Entre as mulheres, a questão estética costuma influenciar na procura pelas canetas emagrecedoras. Entretanto, a dona de casa Tatiane Vetorello afirma que buscou o tratamento principalmente pela saúde, após experiências negativas com outros medicamentos para emagrecer.
“Me faziam muito mal”, relembra.
Os exames realizados pelo cardiologista identificaram colesterol elevado, obesidade, hipertensão e apneia do sono. A recomendação incluiu o uso das canetas associado à prática de exercícios físicos e acompanhamento nutricional.
Em menos de um ano, Tatiane perdeu 16 quilos.
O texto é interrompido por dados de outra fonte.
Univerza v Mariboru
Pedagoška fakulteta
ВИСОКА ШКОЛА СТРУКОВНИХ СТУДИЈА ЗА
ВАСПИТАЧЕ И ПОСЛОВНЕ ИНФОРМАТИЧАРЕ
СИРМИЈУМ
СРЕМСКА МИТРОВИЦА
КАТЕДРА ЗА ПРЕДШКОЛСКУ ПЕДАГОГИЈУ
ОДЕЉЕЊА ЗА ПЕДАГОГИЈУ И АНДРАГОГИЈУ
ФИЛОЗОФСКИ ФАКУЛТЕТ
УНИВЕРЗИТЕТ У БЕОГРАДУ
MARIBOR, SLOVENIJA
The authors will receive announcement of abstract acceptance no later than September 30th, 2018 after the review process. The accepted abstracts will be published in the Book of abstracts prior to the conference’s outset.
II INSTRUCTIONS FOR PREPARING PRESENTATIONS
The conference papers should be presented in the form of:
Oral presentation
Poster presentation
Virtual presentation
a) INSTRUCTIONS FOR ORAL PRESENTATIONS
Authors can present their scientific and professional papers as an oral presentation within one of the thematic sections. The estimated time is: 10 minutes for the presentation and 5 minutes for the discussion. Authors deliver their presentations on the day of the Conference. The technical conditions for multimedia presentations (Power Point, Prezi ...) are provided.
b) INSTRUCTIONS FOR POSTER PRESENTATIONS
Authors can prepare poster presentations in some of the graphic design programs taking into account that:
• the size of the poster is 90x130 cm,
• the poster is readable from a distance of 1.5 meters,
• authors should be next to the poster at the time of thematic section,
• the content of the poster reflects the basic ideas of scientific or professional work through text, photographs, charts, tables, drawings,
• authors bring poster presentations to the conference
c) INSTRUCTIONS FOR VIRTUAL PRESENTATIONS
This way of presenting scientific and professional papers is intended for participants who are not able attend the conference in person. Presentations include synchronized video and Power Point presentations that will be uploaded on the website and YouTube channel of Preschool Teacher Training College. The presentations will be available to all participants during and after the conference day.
“Durmo melhor, estou mais animada, senti mudanças na autoestima e reduzi a quantidade de remédios. Faço isso por mim, pela minha saúde”, afirma.
Saúde além da balança
Apesar dos resultados positivos, especialistas alertam que o foco do tratamento não deve ser apenas a redução do peso na balança. Segundo dr. Eduardo Martins, o principal cuidado é evitar uma perda de peso sem qualidade nutricional.
“Perder massa proteica e massa muscular de forma indiscriminada não faz bem”, argumenta.
Por isso, o acompanhamento médico é considerado essencial para monitorar possíveis efeitos colaterais, como perda excessiva de apetite, deficiência proteica, alterações na pressão arterial e complicações gastrointestinais.
Ao final, o cardiologista reforça que as canetas emagrecedoras devem fazer parte de uma estratégia ampla de saúde e mudança de hábitos.
“As canetas de emagrecimento fazem parte de uma visão de saúde mais ampla, capaz de nos beneficiar significativamente”, conclui.